Passage given:
◇ ◇ ◇ ◇ ◇ ◇ ◇
Pacific Criminology is a field that is also under-researched according to Magele, yet it has domestic and transnational implications, which he says threatens the peace and prosperity of the country. 

“These threats on our physical (health) and cyber-attacks underscore the fragility of our borders, hence our democracy and deep respect of law and order of a safe and stable country,” he said.

“Apart from the networking within the cohorts themselves, the access to academics, experts and practitioners would be a once in a lifetime opportunity.

“Security and International Law studies is a natural choice for me because of my experience abroad, within the Indo-Pacific region and on island.”

Asked what his plans are when he returns to Samoa, Magele said he resigned his position at the U.S.P. Samoa Campus, but would be happy to return to the academic space.

“I would be happy to return to lecture and enjoyed my time in the academic space engaging with my colleagues, the students and their support systems. 

“I hope my small contribution via counseling to my students' study journey, tough love with my Rotary scholars was useful. 

“I wish the Campus Director Dr. Fanaafi Aiono Le-Tagaloa, Head of Sections, Administrators and entire Samoa Campus staff the very best for 2021.”

However, Magele accepts that he wouldn’t have made it to the U.K. without his wife “stamping his visa to leave the country” and gave credit to his family for their support while he is away studying.

“Thank you to my beautiful wife Donna Marie for always supporting me and stamping my visa to leave the country,” he said.

“In essence this accomplishment is as much my family’s as it is mine, because honestly I wouldn’t be able to do this without their love and support. 

“I may be in the UK studying law but my wife will have to hold down the fort in my absence and in all honesty she’s the brains and has had a P.h.D. in common sense for many years now.”

He also paid tribute to his mother Stella Anesi Mackenzie and his siblings and his father Taoa Muliagatele Vernon Samuel Mackenzie.

“I dedicate this to them – as a parent I wanted to be an example to my children – to never give up! I endeavor to make the most of this golden opportunity and upon my return hope to make a memorable contribution to Samoa lau atunuu pele.”
◇ ◇ ◇ ◇ ◇ ◇ ◇
A series of records

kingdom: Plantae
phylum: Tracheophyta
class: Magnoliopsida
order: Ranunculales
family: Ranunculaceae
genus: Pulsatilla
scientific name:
◇ ◇ ◇ ◇ ◇ ◇ ◇
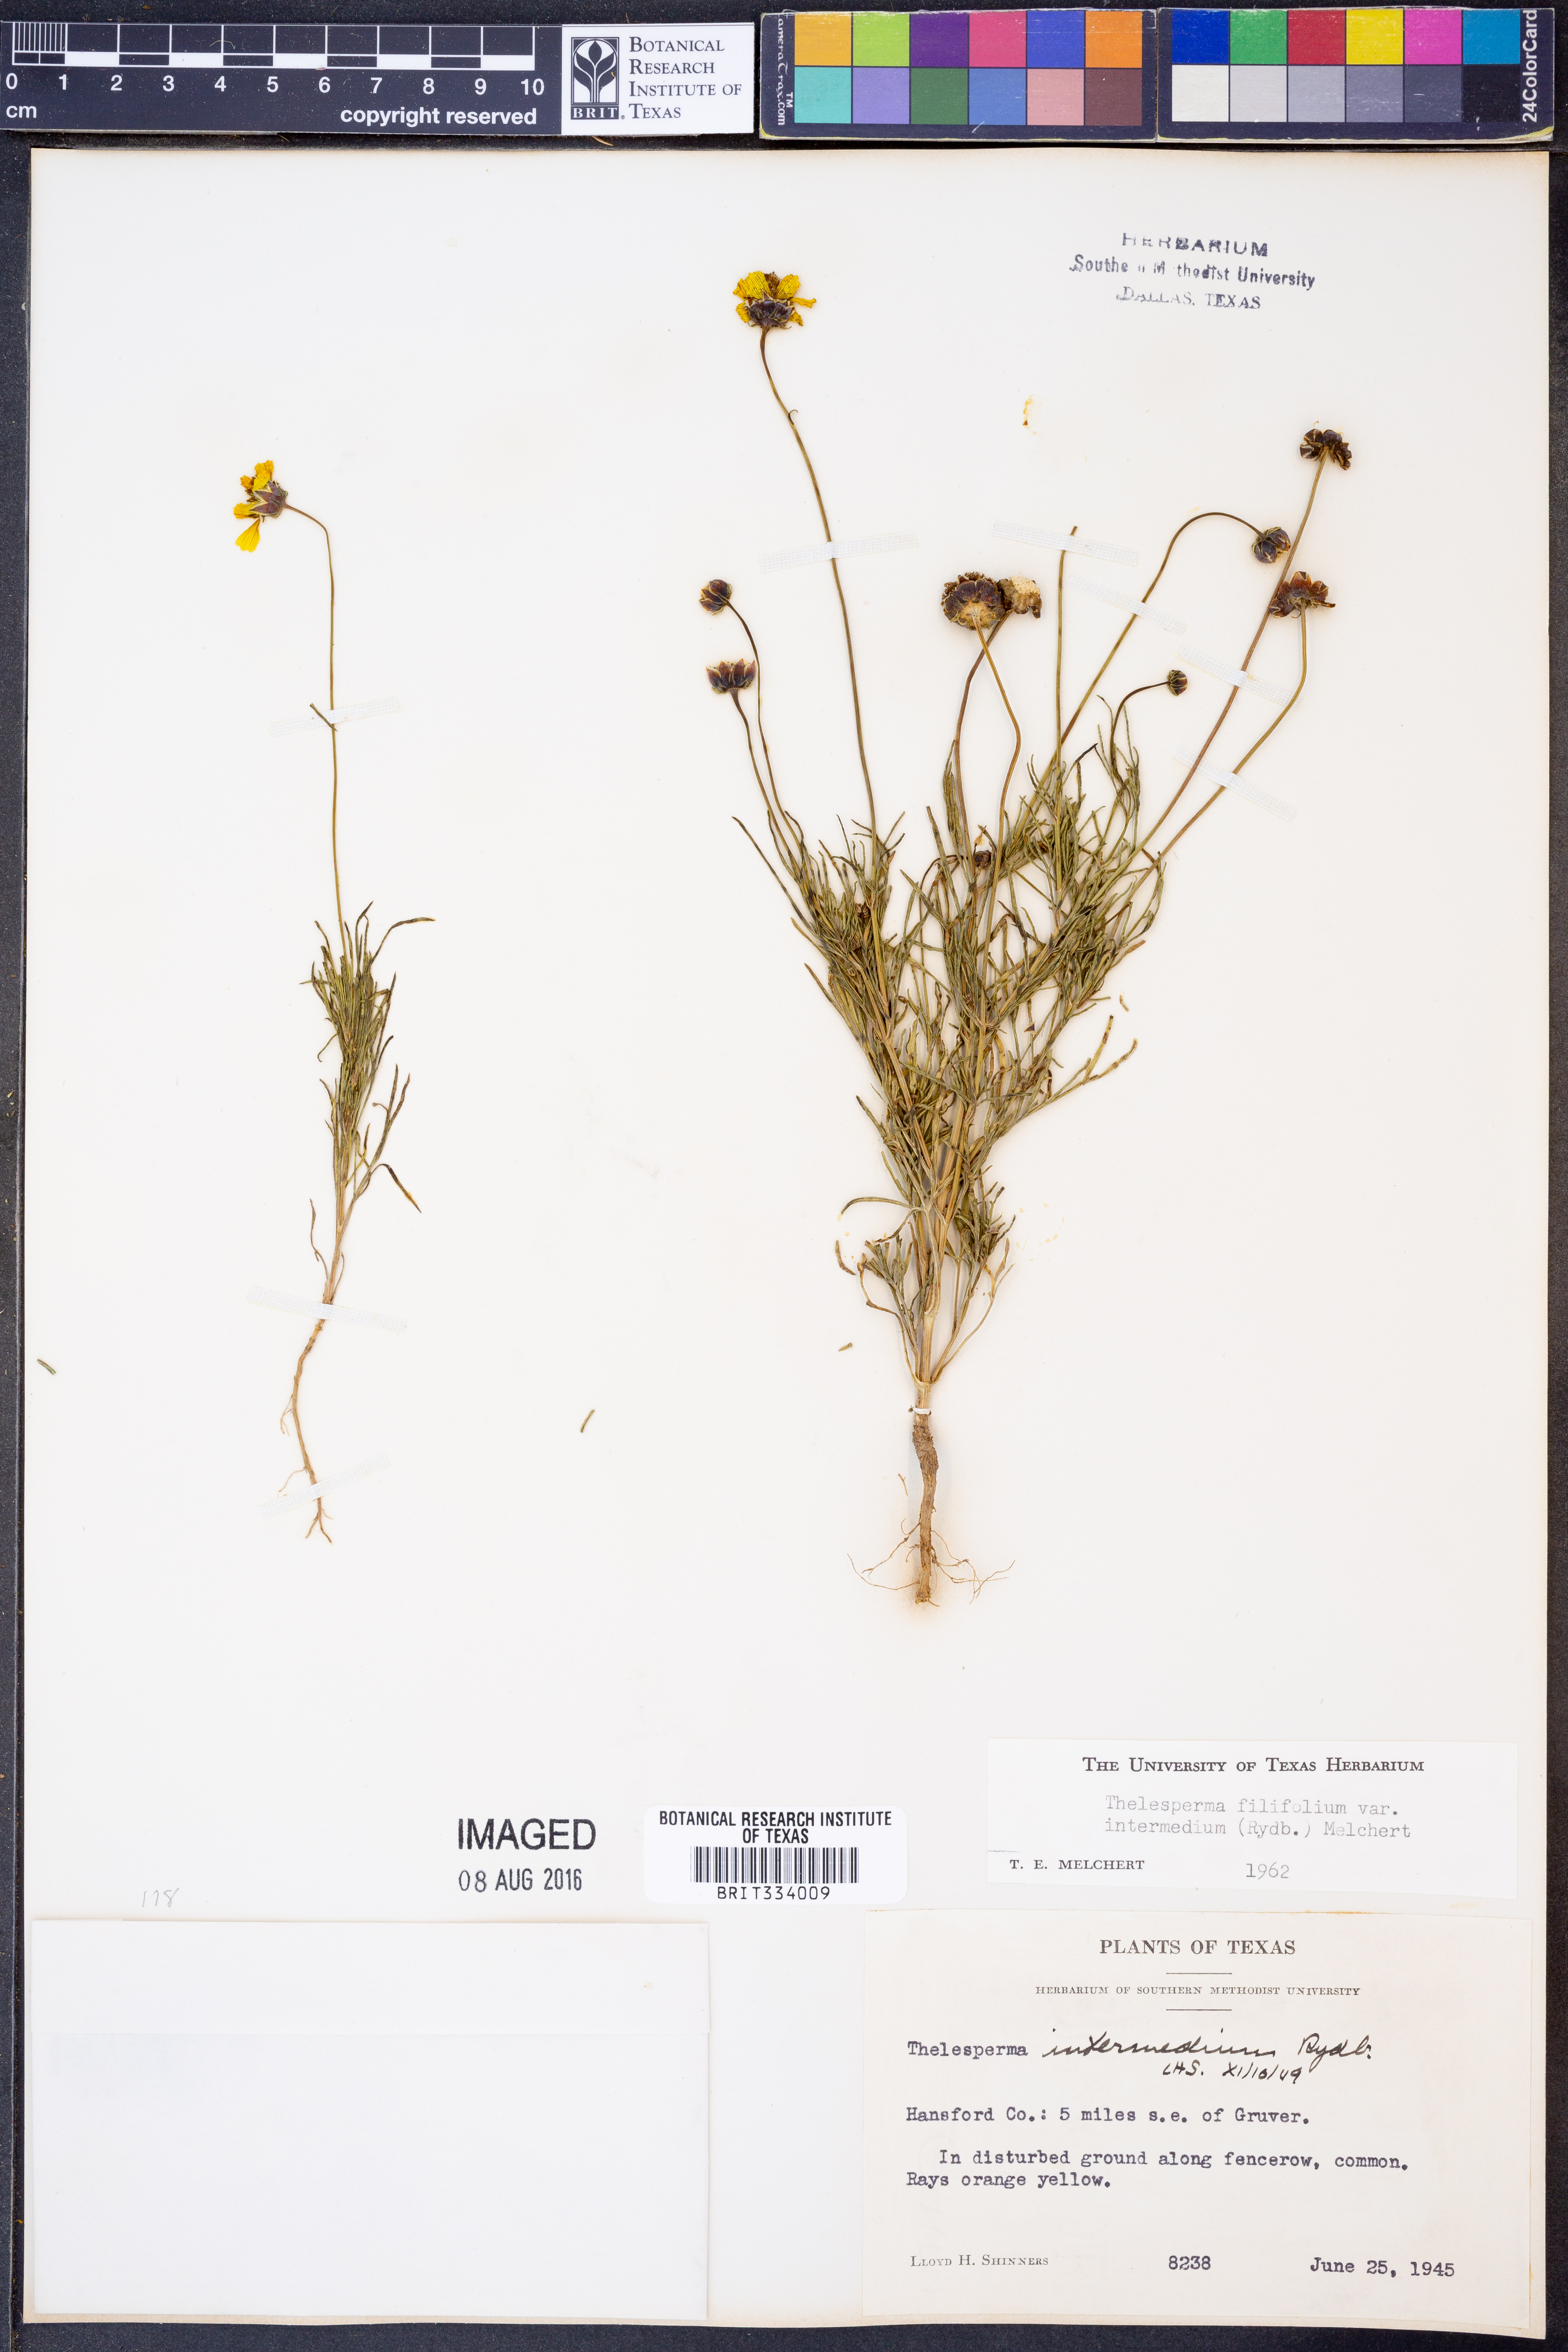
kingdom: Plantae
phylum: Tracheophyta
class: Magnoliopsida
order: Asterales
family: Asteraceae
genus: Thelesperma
◇ ◇ ◇ ◇ ◇ ◇ ◇
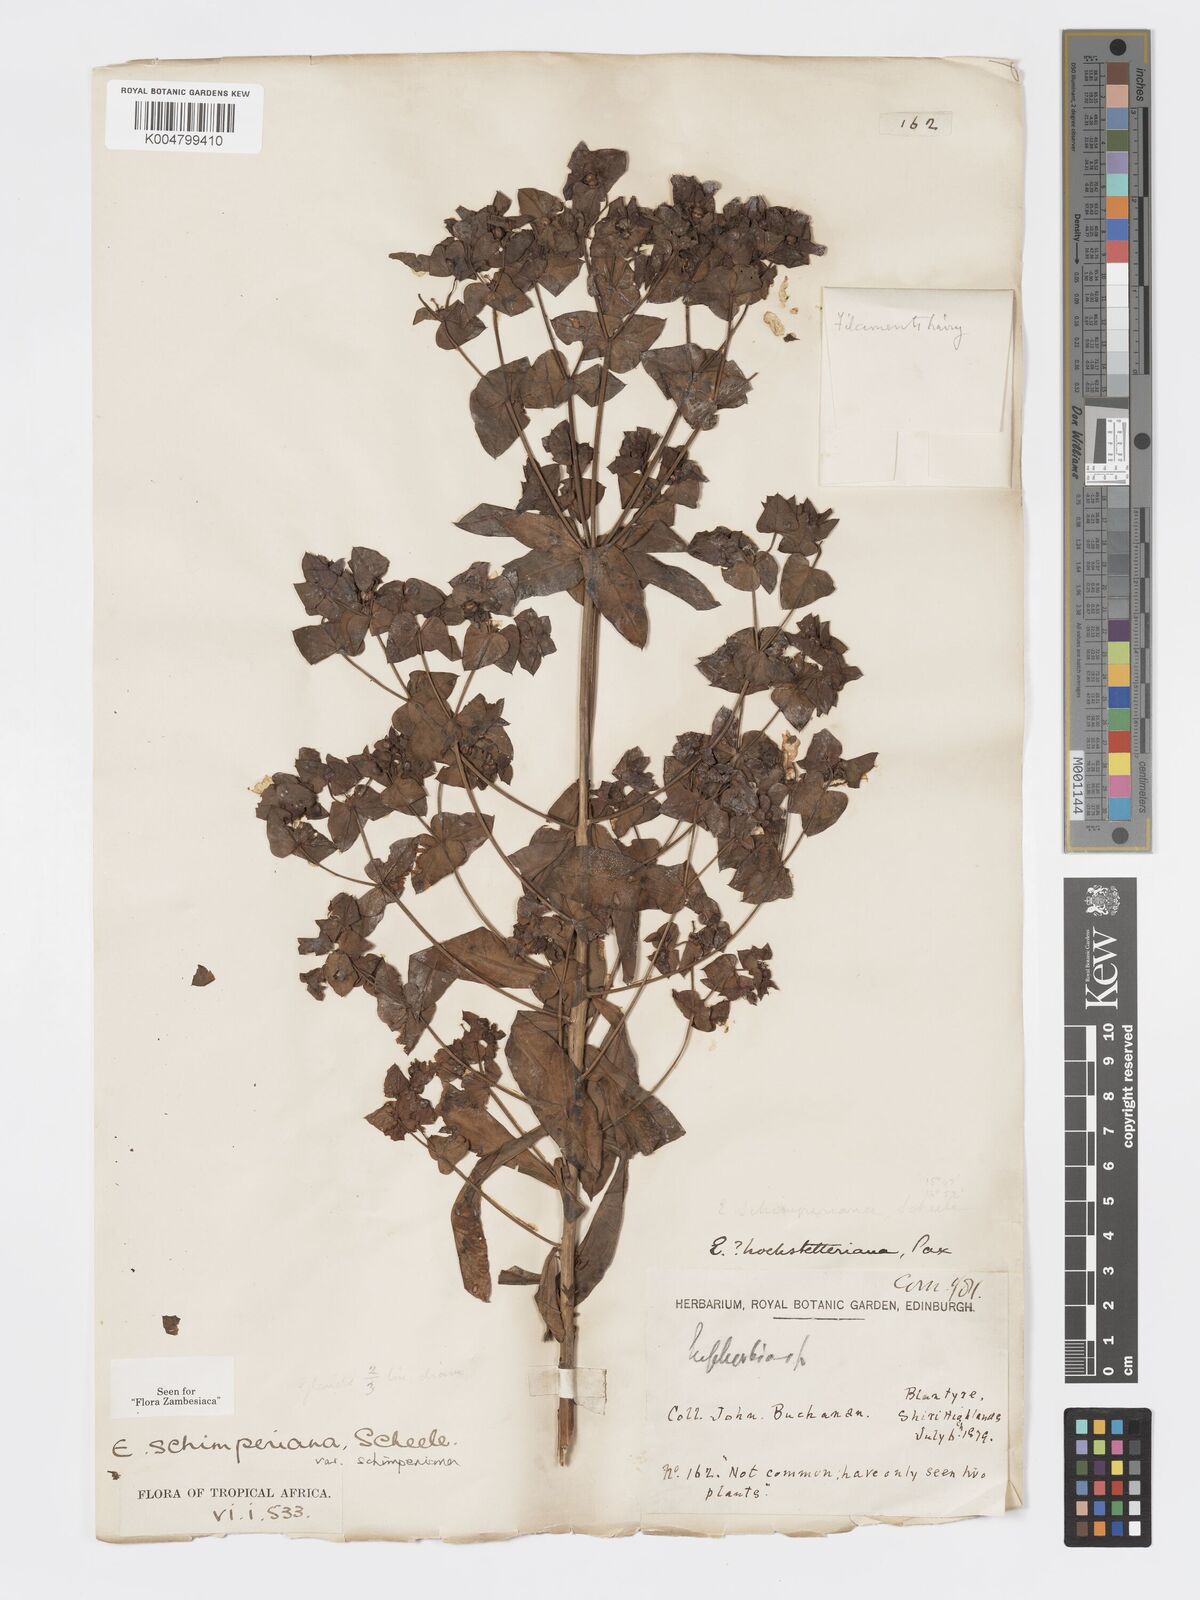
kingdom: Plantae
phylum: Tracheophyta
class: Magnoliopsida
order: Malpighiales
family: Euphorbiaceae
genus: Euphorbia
◇ ◇ ◇ ◇ ◇ ◇ ◇
Tasks to complete:
- A) According to the passage on Magele, what position did he resign before leaving for his studies?
- B) Write out the part of the passage on Magele starting at "Pacific Criminology is" and ending at "a lifetime opportunity.".
These entries have no connection to the passage on Magele.

Answer set:
- A) He resigned his position at the U.S.P. Samoa Campus.

- B)
Pacific Criminology is a field that is also under-researched according to Magele, yet it has domestic and transnational implications, which he says threatens the peace and prosperity of the country. 

“These threats on our physical (health) and cyber-attacks underscore the fragility of our borders, hence our democracy and deep respect of law and order of a safe and stable country,” he said.

“Apart from the networking within the cohorts themselves, the access to academics, experts and practitioners would be a once in a lifetime opportunity.